Adepte de la sanguine, de la plume et de l’encre, une salle est consacrée à sa production graphique. Son trait vigoureux se distingue dans ses dessins où l’on perçoit son intérêt pour les physionomies. Cette section met également en lumière l’importance de la diffusion de ses œuvres par la gravure, ses séries de planches, largement diffusées en Europe, ont renforcé sa notoriété. Ce processus permettait de diffuser ses œuvres rapidement et à moindre coût.




La rétrospective met en lumière l’impact du contexte religieux sur l’œuvre de Ribera. Une salle présente, deux Lamentations sur le christ mort et une Piétà habilement mises en dialogue. Le réalisme de l’artiste résonne avec les préceptes du Concile de Trente, convoqué par le pape Paul III en réponse à la Réforme protestante. L’art devient un moyen de soutenir les dogmes catholiques pour attirer de nouveaux adeptes. Les toiles de Ribera conjuguent l’expression poignante de la douleur et la sincérité des visages, sont employées pour émouvoir le spectateur et l’inviter à l’adoration du divin. Le pathos dans l’oeuvre de l’artiste espagnol est mis en valeur par la représentation des figures issues du peuple, qu’il peint avec une rudesse assumée. Cette dimension s’accompagne de la spectacularisation de la violence, comme en témoignent ses scènes de torture et de mise à mort inspirées par l’Inquisition. Parmi elles, on trouve des œuvres telles que le Martyr de saint Barthélemy, Saint André ou Saint Sébastien, où les crucifixions et supplices s’inscrivent dans le contexte de la Contre-Réforme. Le réalisme cru de Ribera, accentué par sa matière empâtée, contraste avec sa production mythologique. Des œuvres comme Silène ivre, Vénus allongée ou Vénus et Adonis illustrent l’étendue de ses talents, démontrant sa capacité à explorer des registres variés. Après s’être fait connaître pour son ténébrisme et ses figures isolées, Ribera élargit son traitement de la lumière, qui finit par envelopper ses toiles dans leur totalité. Deux paysages bucoliques idéalisés, exposés en fin de parcours, invitent à la méditation sur l’œuvre de Ribera et rappellent son lien étroit avec les commandes espagnoles.

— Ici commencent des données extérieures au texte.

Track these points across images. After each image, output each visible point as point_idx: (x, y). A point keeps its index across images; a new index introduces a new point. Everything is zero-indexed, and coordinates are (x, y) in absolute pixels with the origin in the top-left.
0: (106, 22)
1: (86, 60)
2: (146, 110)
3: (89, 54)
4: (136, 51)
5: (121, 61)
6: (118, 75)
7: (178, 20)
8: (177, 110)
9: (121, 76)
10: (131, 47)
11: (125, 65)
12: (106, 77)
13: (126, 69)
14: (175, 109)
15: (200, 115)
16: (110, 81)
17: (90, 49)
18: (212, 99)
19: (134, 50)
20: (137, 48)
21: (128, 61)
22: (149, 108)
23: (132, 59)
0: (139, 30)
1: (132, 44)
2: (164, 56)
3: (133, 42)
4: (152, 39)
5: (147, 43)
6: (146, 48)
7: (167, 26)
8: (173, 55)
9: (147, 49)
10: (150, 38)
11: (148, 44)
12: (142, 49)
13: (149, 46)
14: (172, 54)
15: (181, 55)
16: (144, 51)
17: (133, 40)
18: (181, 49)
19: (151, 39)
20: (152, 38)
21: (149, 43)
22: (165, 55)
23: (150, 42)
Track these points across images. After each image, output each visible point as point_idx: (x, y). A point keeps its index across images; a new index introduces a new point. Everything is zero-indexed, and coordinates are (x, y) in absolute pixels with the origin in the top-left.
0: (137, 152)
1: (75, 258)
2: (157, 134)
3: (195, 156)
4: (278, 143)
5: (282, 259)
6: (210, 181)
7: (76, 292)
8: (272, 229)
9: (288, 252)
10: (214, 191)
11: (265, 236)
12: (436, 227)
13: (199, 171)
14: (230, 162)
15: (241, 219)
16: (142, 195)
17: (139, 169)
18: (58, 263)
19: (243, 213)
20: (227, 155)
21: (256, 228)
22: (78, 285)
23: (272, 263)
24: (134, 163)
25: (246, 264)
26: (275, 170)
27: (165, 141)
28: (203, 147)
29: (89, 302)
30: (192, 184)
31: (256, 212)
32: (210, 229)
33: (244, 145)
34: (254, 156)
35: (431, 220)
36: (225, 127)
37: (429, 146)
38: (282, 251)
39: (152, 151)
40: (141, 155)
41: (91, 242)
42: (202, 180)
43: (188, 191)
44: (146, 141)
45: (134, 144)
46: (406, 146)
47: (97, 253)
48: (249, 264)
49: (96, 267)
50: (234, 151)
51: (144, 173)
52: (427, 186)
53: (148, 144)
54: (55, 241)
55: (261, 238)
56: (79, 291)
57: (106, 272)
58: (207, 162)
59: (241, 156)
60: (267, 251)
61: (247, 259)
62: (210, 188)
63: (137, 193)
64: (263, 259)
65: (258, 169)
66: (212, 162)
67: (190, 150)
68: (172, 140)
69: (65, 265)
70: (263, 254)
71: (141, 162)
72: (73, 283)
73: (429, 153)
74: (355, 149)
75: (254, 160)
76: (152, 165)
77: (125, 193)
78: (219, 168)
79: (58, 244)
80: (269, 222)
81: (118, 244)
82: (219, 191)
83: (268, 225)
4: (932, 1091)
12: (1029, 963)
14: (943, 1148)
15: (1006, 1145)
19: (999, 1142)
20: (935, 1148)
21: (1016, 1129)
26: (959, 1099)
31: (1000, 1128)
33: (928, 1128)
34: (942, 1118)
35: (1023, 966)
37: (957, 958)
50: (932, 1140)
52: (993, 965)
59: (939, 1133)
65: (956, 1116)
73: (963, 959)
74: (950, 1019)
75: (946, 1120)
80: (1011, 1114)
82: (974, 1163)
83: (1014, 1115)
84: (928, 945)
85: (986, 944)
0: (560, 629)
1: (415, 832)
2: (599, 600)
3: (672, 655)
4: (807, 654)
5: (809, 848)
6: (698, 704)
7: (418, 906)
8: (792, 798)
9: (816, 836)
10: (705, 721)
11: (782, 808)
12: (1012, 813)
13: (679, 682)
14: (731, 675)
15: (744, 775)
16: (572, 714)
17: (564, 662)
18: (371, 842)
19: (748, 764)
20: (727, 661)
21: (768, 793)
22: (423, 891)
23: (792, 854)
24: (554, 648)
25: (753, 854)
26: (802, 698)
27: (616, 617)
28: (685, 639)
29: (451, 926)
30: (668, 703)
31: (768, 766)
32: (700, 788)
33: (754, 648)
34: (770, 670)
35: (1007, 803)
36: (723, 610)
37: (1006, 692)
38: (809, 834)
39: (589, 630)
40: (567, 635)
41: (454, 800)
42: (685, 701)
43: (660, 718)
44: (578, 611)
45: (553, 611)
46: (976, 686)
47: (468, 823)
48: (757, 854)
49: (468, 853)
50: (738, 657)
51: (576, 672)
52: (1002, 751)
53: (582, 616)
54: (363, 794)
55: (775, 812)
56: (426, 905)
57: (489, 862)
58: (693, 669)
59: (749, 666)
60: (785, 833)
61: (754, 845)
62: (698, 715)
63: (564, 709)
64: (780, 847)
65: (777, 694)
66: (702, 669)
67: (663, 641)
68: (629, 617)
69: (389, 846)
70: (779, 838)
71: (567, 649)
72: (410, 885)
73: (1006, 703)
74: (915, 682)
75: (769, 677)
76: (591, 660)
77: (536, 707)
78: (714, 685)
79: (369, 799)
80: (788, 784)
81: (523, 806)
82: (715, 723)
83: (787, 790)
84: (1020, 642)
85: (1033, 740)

Le style âpre du plus « féroces interprètes du Caravage » est mis en avant dans cette exposition. Elle illustre comment cet artiste d’origine espagnole, issu des bas-fonds de Rome, a su accéder au succès et à la reconnaissance. Né dans les ténèbres, son œuvre, en constante évolution, témoigne de la manière dont Ribera s’élève vers la lumière.